### TASK STATEMENT
A word-for-word transcription of the data below is required.

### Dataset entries
=== Section Start ===
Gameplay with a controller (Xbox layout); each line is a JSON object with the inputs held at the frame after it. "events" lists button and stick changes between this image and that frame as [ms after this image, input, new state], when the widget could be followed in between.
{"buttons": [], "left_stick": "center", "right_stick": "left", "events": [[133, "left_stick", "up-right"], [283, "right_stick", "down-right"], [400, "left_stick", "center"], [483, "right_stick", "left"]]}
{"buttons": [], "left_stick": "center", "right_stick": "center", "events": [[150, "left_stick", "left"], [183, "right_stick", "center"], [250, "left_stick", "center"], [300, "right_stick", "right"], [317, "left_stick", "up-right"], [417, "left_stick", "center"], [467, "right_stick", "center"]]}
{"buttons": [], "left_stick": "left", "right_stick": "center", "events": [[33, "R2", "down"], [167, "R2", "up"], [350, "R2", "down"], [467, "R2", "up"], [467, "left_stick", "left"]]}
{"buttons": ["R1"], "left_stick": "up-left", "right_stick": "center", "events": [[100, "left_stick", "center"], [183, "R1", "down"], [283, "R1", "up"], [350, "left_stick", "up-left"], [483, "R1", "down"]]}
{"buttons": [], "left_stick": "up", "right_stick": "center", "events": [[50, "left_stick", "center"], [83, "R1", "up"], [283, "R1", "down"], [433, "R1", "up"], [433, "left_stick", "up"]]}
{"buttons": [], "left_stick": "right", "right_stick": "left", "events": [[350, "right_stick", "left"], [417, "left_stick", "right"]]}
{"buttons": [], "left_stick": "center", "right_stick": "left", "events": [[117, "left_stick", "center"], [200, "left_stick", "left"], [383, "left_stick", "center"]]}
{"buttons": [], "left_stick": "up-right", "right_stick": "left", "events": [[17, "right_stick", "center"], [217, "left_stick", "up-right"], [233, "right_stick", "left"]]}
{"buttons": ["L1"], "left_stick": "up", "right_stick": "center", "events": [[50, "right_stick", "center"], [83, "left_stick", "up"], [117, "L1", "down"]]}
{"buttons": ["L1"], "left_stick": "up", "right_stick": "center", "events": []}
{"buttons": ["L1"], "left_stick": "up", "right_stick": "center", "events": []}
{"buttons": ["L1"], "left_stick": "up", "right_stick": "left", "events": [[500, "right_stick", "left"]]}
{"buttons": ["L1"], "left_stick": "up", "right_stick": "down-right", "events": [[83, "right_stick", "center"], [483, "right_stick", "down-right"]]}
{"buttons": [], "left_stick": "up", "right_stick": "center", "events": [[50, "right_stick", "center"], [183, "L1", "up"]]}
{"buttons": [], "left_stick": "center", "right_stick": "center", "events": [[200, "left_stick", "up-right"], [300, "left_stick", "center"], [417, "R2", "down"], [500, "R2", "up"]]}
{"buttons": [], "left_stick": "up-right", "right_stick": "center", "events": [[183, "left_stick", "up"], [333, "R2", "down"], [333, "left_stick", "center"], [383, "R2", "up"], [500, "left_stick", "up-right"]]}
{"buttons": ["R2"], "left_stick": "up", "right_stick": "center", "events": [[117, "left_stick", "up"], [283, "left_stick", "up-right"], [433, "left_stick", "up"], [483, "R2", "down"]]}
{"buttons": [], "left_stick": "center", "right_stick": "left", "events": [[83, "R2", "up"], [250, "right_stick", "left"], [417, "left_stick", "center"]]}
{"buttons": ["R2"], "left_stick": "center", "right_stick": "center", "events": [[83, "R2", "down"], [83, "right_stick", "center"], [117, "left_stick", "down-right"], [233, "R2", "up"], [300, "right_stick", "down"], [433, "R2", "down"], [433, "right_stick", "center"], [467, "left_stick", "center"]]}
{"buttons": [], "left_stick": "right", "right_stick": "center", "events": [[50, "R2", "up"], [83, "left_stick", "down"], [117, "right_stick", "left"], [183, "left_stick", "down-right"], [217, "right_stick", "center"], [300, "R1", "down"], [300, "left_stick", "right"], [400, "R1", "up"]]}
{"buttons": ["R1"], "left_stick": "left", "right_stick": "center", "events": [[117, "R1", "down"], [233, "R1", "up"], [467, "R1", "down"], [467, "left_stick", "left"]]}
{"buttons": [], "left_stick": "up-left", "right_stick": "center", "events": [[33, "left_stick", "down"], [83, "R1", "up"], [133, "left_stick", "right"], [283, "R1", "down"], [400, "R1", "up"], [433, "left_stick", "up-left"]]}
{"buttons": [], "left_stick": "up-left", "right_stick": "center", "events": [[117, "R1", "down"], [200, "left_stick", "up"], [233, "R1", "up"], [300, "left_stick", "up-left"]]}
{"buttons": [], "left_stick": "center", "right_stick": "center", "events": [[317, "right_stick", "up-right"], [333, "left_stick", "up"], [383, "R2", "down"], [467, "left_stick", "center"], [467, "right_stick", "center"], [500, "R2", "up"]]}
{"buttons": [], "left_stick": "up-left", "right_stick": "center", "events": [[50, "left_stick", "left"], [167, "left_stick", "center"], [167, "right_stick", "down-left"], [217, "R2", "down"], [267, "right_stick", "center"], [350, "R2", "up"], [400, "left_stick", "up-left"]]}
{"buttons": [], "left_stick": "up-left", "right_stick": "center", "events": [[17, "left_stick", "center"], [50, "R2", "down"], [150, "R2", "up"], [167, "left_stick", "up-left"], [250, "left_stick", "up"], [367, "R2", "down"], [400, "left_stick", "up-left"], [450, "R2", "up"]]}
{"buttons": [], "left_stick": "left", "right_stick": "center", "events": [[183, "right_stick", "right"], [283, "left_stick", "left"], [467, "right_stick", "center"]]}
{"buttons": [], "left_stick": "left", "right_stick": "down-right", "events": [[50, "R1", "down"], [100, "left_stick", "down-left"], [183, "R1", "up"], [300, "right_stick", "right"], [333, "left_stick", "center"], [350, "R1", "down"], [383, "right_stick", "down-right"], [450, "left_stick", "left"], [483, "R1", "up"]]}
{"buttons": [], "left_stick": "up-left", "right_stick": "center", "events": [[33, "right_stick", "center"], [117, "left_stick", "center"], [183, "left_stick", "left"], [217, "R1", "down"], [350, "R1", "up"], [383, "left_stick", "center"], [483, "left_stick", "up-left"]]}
=== Section End ===
### ANSWER
Gameplay with a controller (Xbox layout); each line is a JSON object with the inputs held at the frame after it. "events" lists button and stick changes between this image and that frame as [ms after this image, input, new state], when the widget could be followed in between.
{"buttons": [], "left_stick": "center", "right_stick": "left", "events": [[133, "left_stick", "up-right"], [283, "right_stick", "down-right"], [400, "left_stick", "center"], [483, "right_stick", "left"]]}
{"buttons": [], "left_stick": "center", "right_stick": "center", "events": [[150, "left_stick", "left"], [183, "right_stick", "center"], [250, "left_stick", "center"], [300, "right_stick", "right"], [317, "left_stick", "up-right"], [417, "left_stick", "center"], [467, "right_stick", "center"]]}
{"buttons": [], "left_stick": "left", "right_stick": "center", "events": [[33, "R2", "down"], [167, "R2", "up"], [350, "R2", "down"], [467, "R2", "up"], [467, "left_stick", "left"]]}
{"buttons": ["R1"], "left_stick": "up-left", "right_stick": "center", "events": [[100, "left_stick", "center"], [183, "R1", "down"], [283, "R1", "up"], [350, "left_stick", "up-left"], [483, "R1", "down"]]}
{"buttons": [], "left_stick": "up", "right_stick": "center", "events": [[50, "left_stick", "center"], [83, "R1", "up"], [283, "R1", "down"], [433, "R1", "up"], [433, "left_stick", "up"]]}
{"buttons": [], "left_stick": "right", "right_stick": "left", "events": [[350, "right_stick", "left"], [417, "left_stick", "right"]]}
{"buttons": [], "left_stick": "center", "right_stick": "left", "events": [[117, "left_stick", "center"], [200, "left_stick", "left"], [383, "left_stick", "center"]]}
{"buttons": [], "left_stick": "up-right", "right_stick": "left", "events": [[17, "right_stick", "center"], [217, "left_stick", "up-right"], [233, "right_stick", "left"]]}
{"buttons": ["L1"], "left_stick": "up", "right_stick": "center", "events": [[50, "right_stick", "center"], [83, "left_stick", "up"], [117, "L1", "down"]]}
{"buttons": ["L1"], "left_stick": "up", "right_stick": "center", "events": []}
{"buttons": ["L1"], "left_stick": "up", "right_stick": "center", "events": []}
{"buttons": ["L1"], "left_stick": "up", "right_stick": "left", "events": [[500, "right_stick", "left"]]}
{"buttons": ["L1"], "left_stick": "up", "right_stick": "down-right", "events": [[83, "right_stick", "center"], [483, "right_stick", "down-right"]]}
{"buttons": [], "left_stick": "up", "right_stick": "center", "events": [[50, "right_stick", "center"], [183, "L1", "up"]]}
{"buttons": [], "left_stick": "center", "right_stick": "center", "events": [[200, "left_stick", "up-right"], [300, "left_stick", "center"], [417, "R2", "down"], [500, "R2", "up"]]}
{"buttons": [], "left_stick": "up-right", "right_stick": "center", "events": [[183, "left_stick", "up"], [333, "R2", "down"], [333, "left_stick", "center"], [383, "R2", "up"], [500, "left_stick", "up-right"]]}
{"buttons": ["R2"], "left_stick": "up", "right_stick": "center", "events": [[117, "left_stick", "up"], [283, "left_stick", "up-right"], [433, "left_stick", "up"], [483, "R2", "down"]]}
{"buttons": [], "left_stick": "center", "right_stick": "left", "events": [[83, "R2", "up"], [250, "right_stick", "left"], [417, "left_stick", "center"]]}
{"buttons": ["R2"], "left_stick": "center", "right_stick": "center", "events": [[83, "R2", "down"], [83, "right_stick", "center"], [117, "left_stick", "down-right"], [233, "R2", "up"], [300, "right_stick", "down"], [433, "R2", "down"], [433, "right_stick", "center"], [467, "left_stick", "center"]]}
{"buttons": [], "left_stick": "right", "right_stick": "center", "events": [[50, "R2", "up"], [83, "left_stick", "down"], [117, "right_stick", "left"], [183, "left_stick", "down-right"], [217, "right_stick", "center"], [300, "R1", "down"], [300, "left_stick", "right"], [400, "R1", "up"]]}
{"buttons": ["R1"], "left_stick": "left", "right_stick": "center", "events": [[117, "R1", "down"], [233, "R1", "up"], [467, "R1", "down"], [467, "left_stick", "left"]]}
{"buttons": [], "left_stick": "up-left", "right_stick": "center", "events": [[33, "left_stick", "down"], [83, "R1", "up"], [133, "left_stick", "right"], [283, "R1", "down"], [400, "R1", "up"], [433, "left_stick", "up-left"]]}
{"buttons": [], "left_stick": "up-left", "right_stick": "center", "events": [[117, "R1", "down"], [200, "left_stick", "up"], [233, "R1", "up"], [300, "left_stick", "up-left"]]}
{"buttons": [], "left_stick": "center", "right_stick": "center", "events": [[317, "right_stick", "up-right"], [333, "left_stick", "up"], [383, "R2", "down"], [467, "left_stick", "center"], [467, "right_stick", "center"], [500, "R2", "up"]]}
{"buttons": [], "left_stick": "up-left", "right_stick": "center", "events": [[50, "left_stick", "left"], [167, "left_stick", "center"], [167, "right_stick", "down-left"], [217, "R2", "down"], [267, "right_stick", "center"], [350, "R2", "up"], [400, "left_stick", "up-left"]]}
{"buttons": [], "left_stick": "up-left", "right_stick": "center", "events": [[17, "left_stick", "center"], [50, "R2", "down"], [150, "R2", "up"], [167, "left_stick", "up-left"], [250, "left_stick", "up"], [367, "R2", "down"], [400, "left_stick", "up-left"], [450, "R2", "up"]]}
{"buttons": [], "left_stick": "left", "right_stick": "center", "events": [[183, "right_stick", "right"], [283, "left_stick", "left"], [467, "right_stick", "center"]]}
{"buttons": [], "left_stick": "left", "right_stick": "down-right", "events": [[50, "R1", "down"], [100, "left_stick", "down-left"], [183, "R1", "up"], [300, "right_stick", "right"], [333, "left_stick", "center"], [350, "R1", "down"], [383, "right_stick", "down-right"], [450, "left_stick", "left"], [483, "R1", "up"]]}
{"buttons": [], "left_stick": "up-left", "right_stick": "center", "events": [[33, "right_stick", "center"], [117, "left_stick", "center"], [183, "left_stick", "left"], [217, "R1", "down"], [350, "R1", "up"], [383, "left_stick", "center"], [483, "left_stick", "up-left"]]}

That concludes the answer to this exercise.